*Task requirements:*
Read the listing and extract each line that includes the word "Practice".

*Recorded data:*
[Start of section]
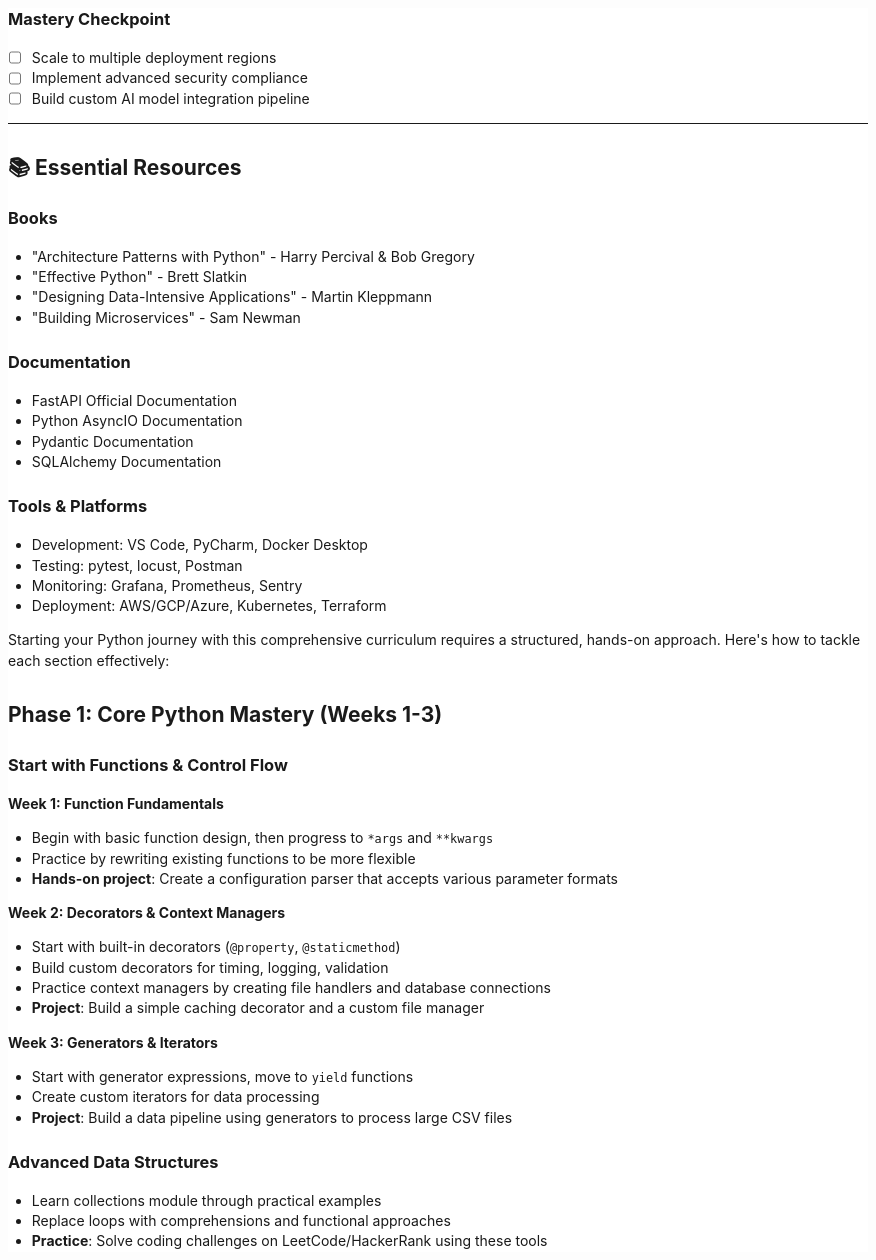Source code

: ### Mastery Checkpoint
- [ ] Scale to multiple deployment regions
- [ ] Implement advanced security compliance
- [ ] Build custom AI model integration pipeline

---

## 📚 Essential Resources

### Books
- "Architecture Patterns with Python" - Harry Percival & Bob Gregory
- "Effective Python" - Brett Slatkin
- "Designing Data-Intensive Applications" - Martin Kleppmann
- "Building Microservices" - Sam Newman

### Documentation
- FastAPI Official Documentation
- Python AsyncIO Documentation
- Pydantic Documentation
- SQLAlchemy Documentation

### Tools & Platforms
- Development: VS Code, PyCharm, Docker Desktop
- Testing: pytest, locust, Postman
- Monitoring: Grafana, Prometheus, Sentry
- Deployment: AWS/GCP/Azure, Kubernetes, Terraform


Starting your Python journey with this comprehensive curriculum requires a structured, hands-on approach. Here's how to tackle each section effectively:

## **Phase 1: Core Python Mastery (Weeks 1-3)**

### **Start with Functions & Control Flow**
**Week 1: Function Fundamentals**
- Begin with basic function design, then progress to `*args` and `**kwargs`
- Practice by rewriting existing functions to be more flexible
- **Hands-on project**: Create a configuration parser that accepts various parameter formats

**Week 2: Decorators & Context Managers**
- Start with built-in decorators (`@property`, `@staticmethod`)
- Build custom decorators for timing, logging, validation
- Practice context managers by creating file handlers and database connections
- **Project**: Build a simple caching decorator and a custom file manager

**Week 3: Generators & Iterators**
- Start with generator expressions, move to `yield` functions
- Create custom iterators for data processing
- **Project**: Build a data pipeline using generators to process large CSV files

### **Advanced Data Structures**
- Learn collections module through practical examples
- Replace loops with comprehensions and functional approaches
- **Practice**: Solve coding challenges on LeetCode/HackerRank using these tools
[End of section]
[Start of section]
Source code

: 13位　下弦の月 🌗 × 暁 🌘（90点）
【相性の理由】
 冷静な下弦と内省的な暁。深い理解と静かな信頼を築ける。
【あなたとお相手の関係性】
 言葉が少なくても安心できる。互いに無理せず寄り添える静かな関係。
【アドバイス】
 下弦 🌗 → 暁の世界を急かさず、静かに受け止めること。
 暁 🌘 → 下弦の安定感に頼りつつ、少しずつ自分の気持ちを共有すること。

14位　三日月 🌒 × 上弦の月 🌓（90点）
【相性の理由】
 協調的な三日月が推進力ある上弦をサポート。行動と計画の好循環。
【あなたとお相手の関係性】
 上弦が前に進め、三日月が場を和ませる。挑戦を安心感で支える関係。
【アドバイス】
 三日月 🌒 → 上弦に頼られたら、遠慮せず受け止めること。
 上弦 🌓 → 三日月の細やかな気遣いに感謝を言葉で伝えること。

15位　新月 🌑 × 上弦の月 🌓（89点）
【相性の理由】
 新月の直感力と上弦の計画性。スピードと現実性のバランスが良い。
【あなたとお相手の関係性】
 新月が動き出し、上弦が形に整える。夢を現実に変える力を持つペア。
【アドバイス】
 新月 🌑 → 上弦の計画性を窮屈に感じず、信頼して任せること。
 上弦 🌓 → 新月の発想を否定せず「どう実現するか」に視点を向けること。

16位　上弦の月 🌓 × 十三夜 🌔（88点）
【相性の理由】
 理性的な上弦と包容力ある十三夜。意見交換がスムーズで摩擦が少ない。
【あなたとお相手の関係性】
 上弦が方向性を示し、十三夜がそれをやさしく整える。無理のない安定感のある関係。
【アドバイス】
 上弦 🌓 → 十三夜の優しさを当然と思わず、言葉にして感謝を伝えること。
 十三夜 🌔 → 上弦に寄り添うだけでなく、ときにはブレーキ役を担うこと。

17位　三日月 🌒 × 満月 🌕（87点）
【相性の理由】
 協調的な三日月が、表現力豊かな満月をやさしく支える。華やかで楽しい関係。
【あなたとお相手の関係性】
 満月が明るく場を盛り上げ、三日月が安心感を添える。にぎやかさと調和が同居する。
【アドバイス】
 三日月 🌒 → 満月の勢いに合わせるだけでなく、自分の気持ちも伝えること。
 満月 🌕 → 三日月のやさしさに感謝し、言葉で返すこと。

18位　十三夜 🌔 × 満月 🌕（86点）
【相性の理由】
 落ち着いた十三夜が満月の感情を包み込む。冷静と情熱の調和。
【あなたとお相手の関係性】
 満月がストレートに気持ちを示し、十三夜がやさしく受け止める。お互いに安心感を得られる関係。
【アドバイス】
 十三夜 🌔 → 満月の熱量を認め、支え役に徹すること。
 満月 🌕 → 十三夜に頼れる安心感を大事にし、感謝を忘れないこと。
[End of section]
*Answer below:*
- Practice by rewriting existing functions to be more flexible
- Practice context managers by creating file handlers and database connections
- **Practice**: Solve coding challenges on LeetCode/HackerRank using these tools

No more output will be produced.